* Assigned task: Reproduce, please, the line that holds "font-size: 16px ->" and all later lines through the end of the entries below, exactly; omit pictures.
:: Recorded data
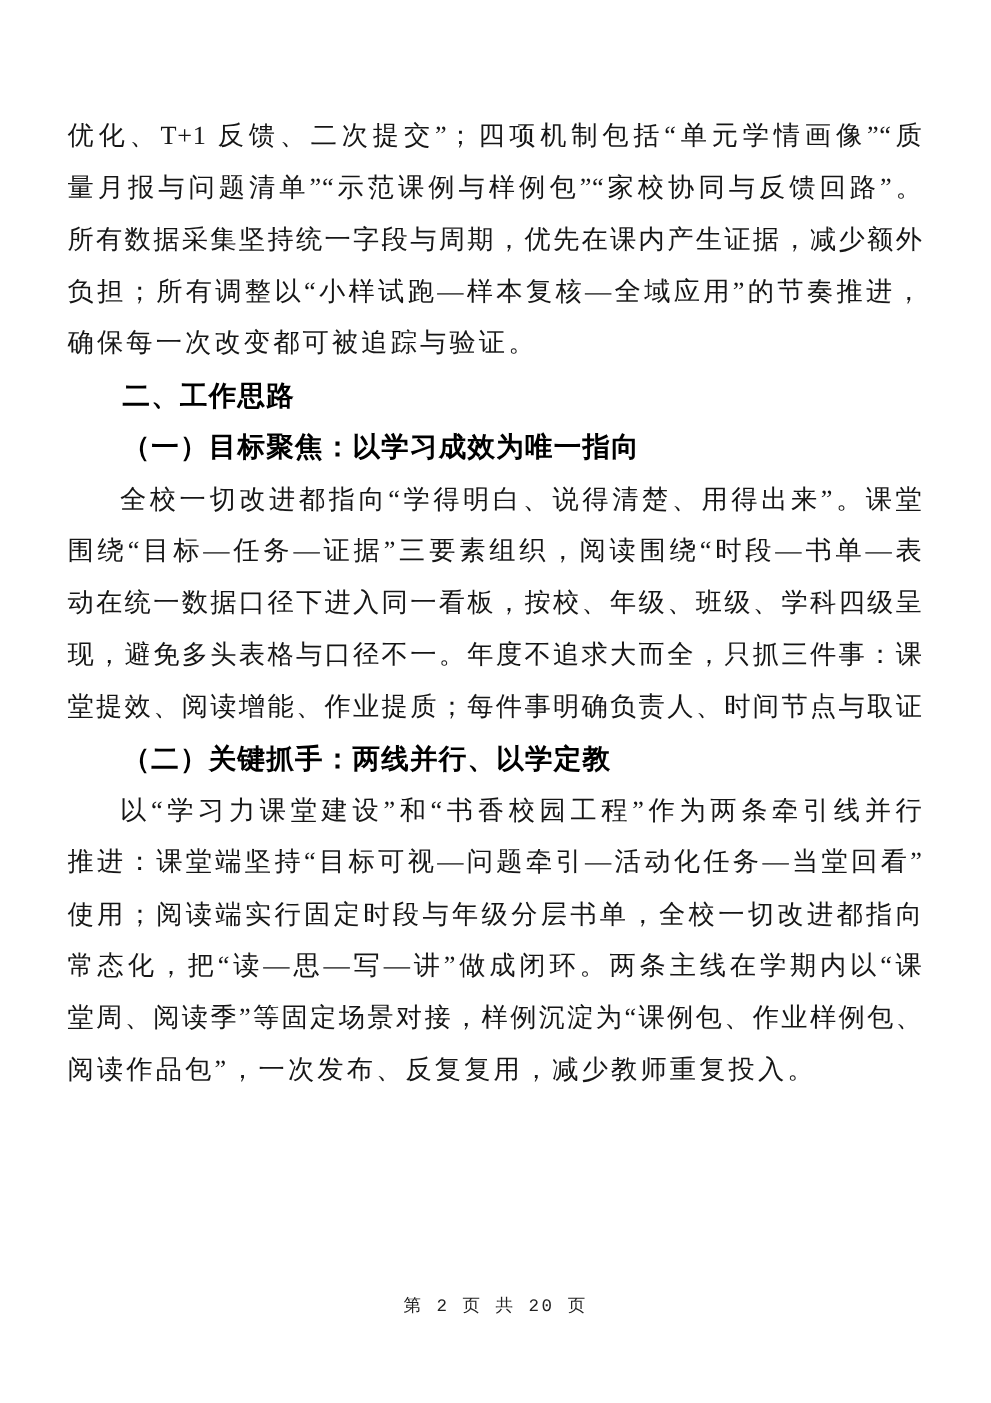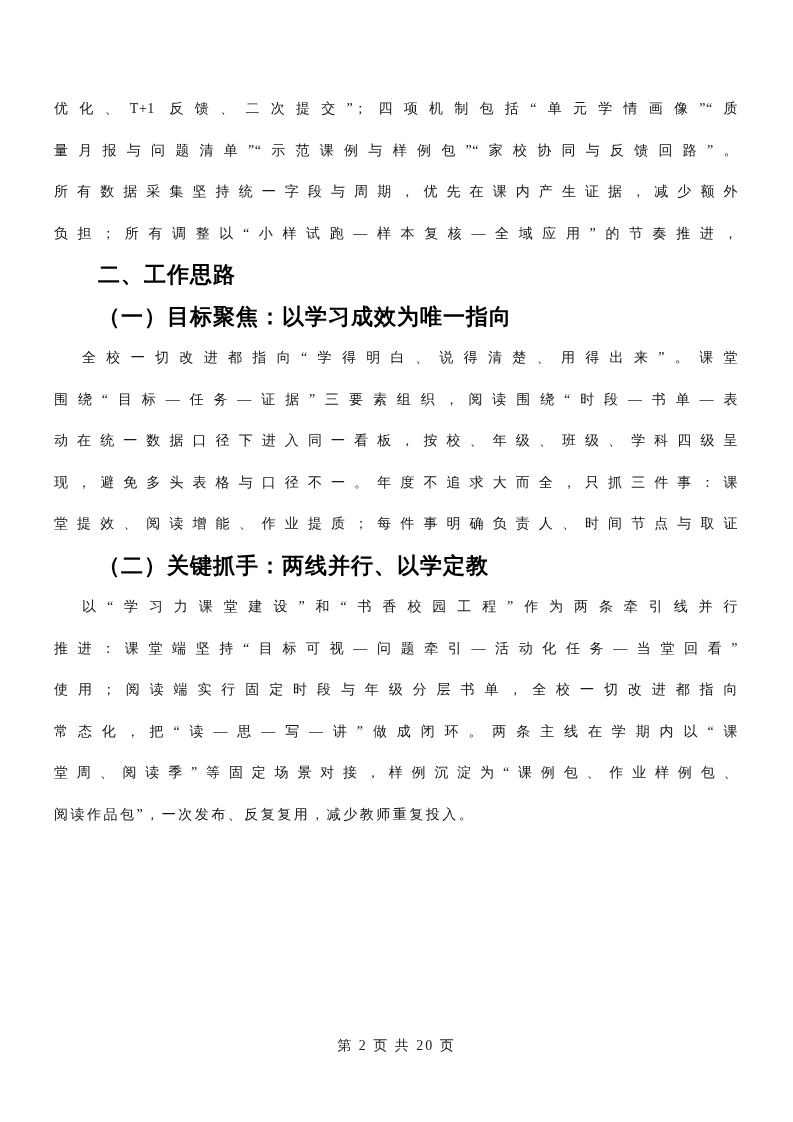"优化、T+1 反馈、二次提交”；四项机制包括“单元学情画像”“质" .bline { font-size: 14px -> 21px }
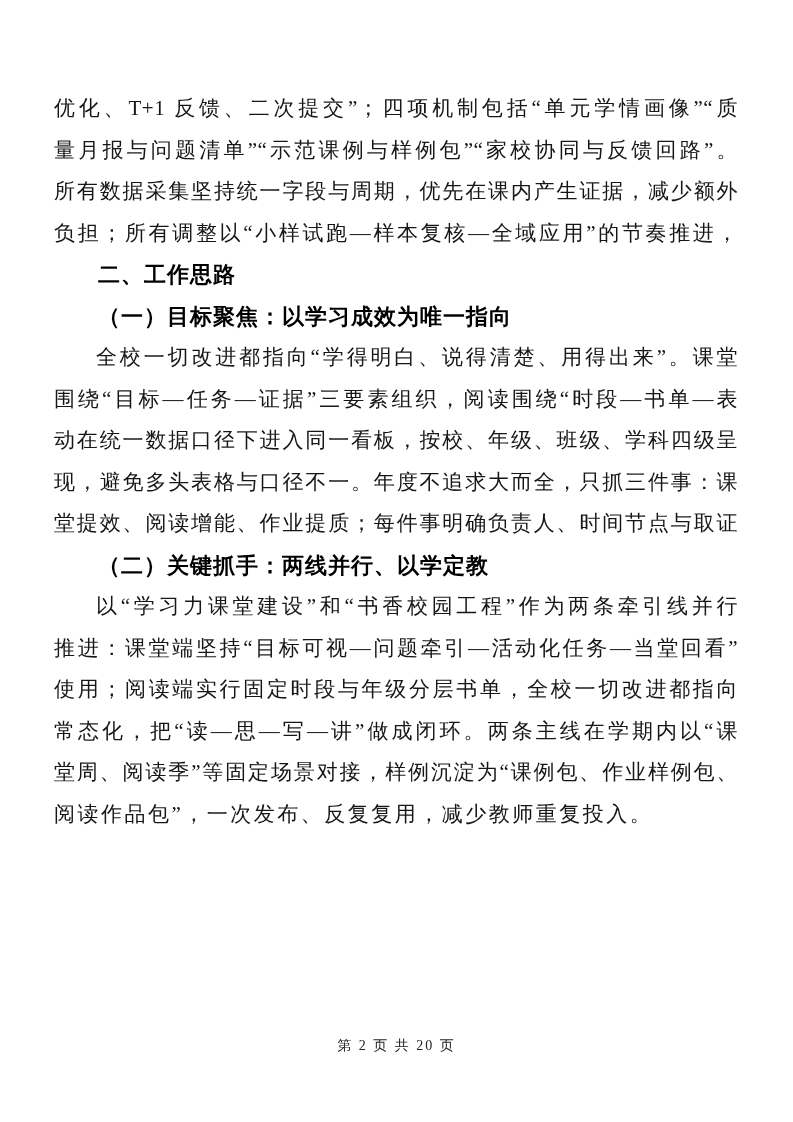"确保每一次改变都可被追踪与验证。" div.bline { html: none -> <div>确保每一次改变都可被追踪与验证。</div> }
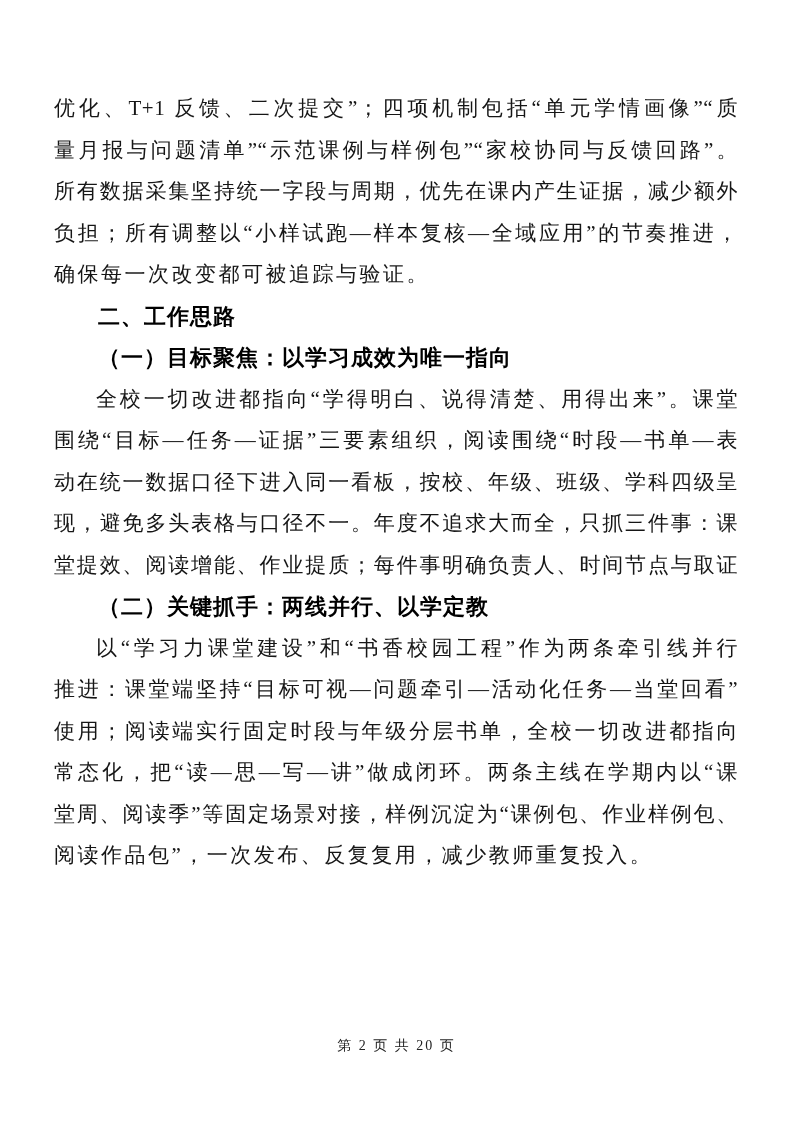"第 2 页 共 20" .footer { font-family: Liberation Serif, serif -> Liberation Mono, monospace }
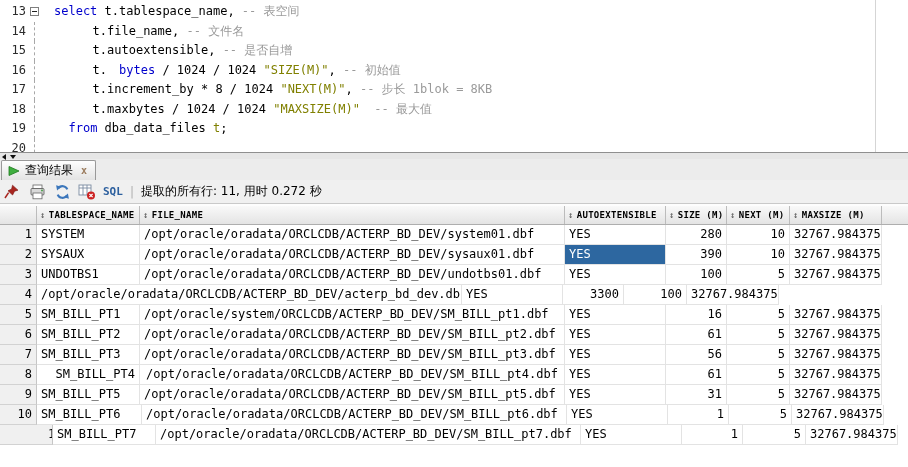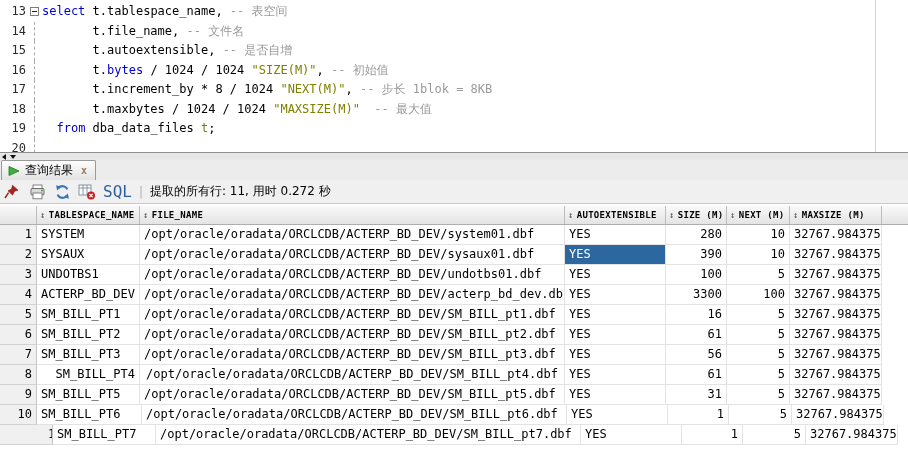"select" .seg-kw { margin-left: none -> 12px }
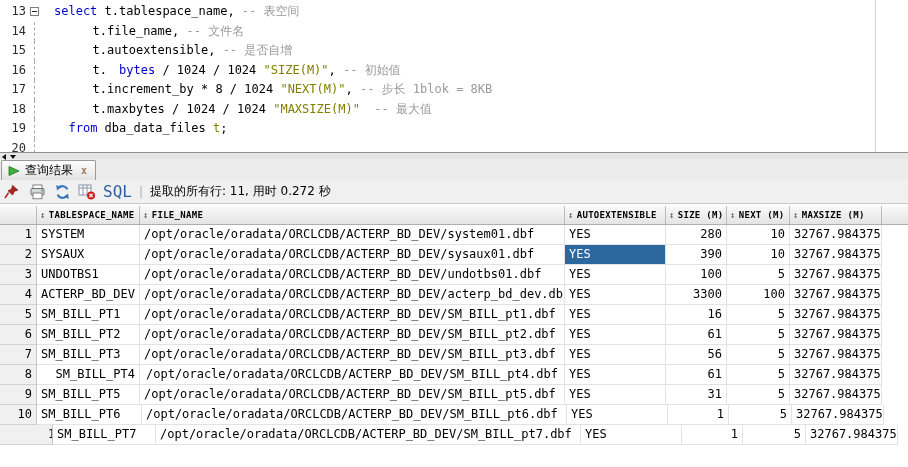"SQL" .sql-label { font-size: 16px -> 11px; font-weight: normal -> bold }
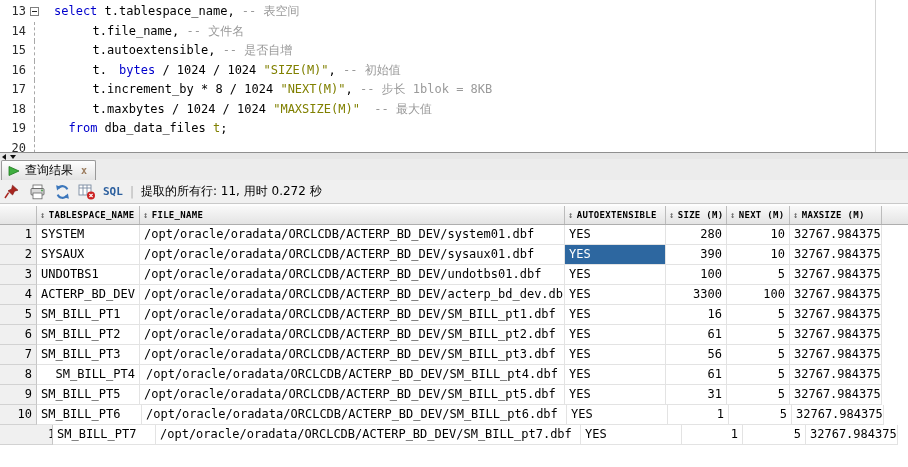"ACTERP_BD_DEV" div.cell { html: <div>ACTERP_BD_DEV</div> -> none }
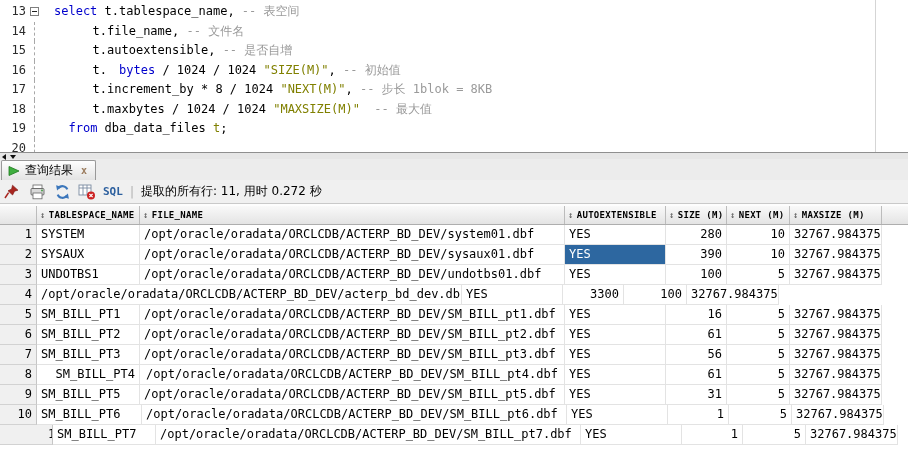"/opt/oracle/oradata/ORCLCDB/ACTERP_BD_DEV/SM_BILL_pt1.db" div.cell { text: /opt/oracle/oradata/ORCLCDB/ACTERP -> /opt/oracle/system/ORCLCDB/ACTERP }
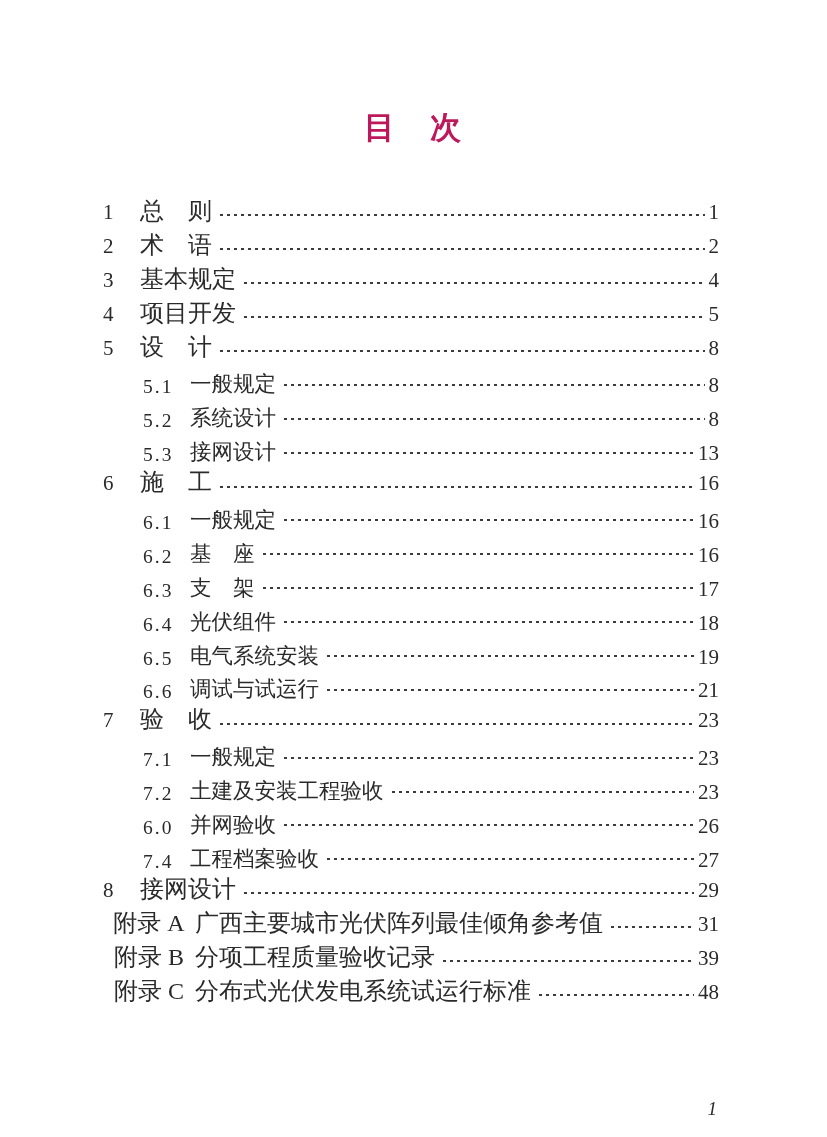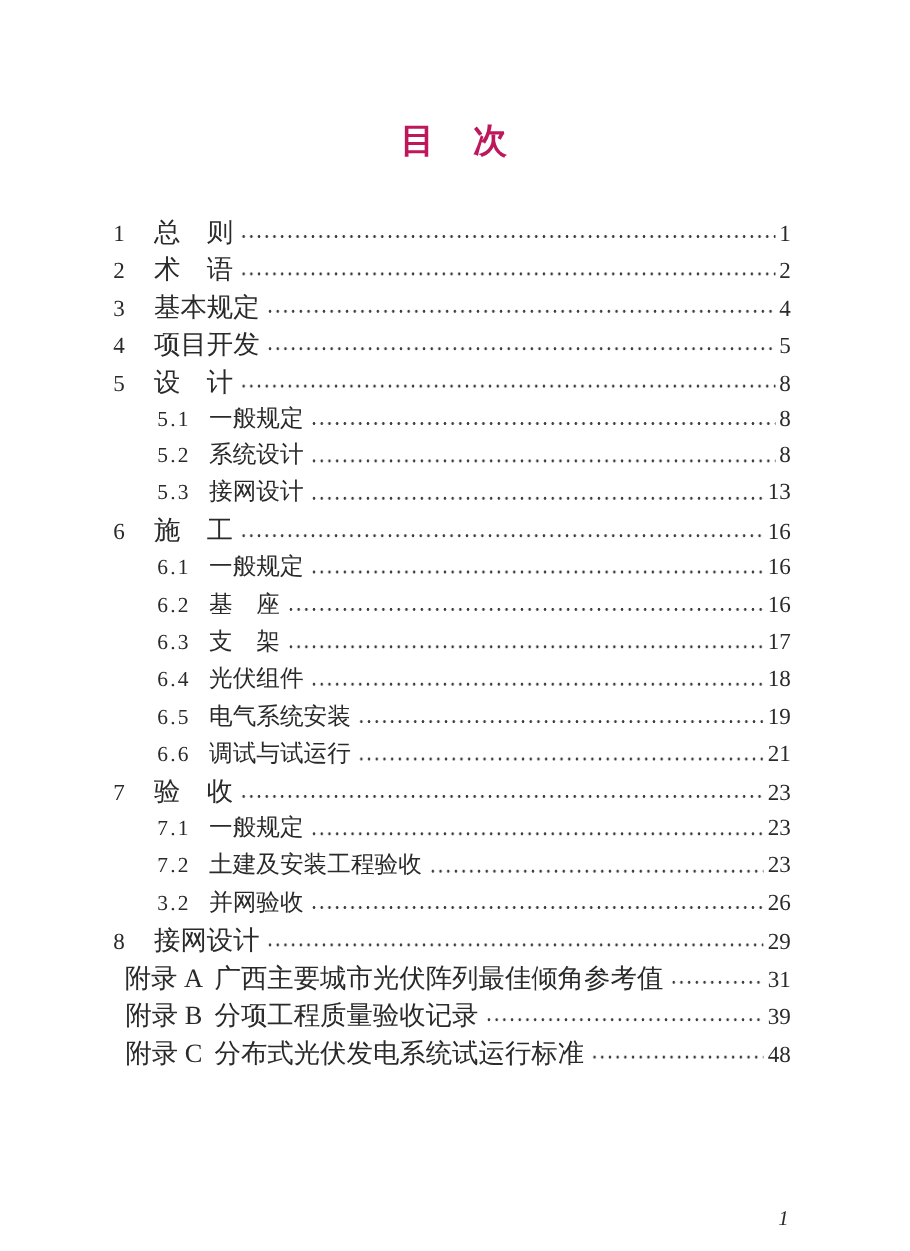"5.1" .lvl-2 { align-items: none -> flex-end }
::::
* Answer to this task:
"SQL" .sql-label { font-size: 16px -> 11px; font-weight: normal -> bold }
"ACTERP_BD_DEV" div.cell { html: <div>ACTERP_BD_DEV</div> -> none }
"/opt/oracle/oradata/ORCLCDB/ACTERP_BD_DEV/SM_BILL_pt1.db" div.cell { text: /opt/oracle/oradata/ORCLCDB/ACTERP -> /opt/oracle/system/ORCLCDB/ACTERP }
"5.1" .lvl-2 { align-items: none -> flex-end }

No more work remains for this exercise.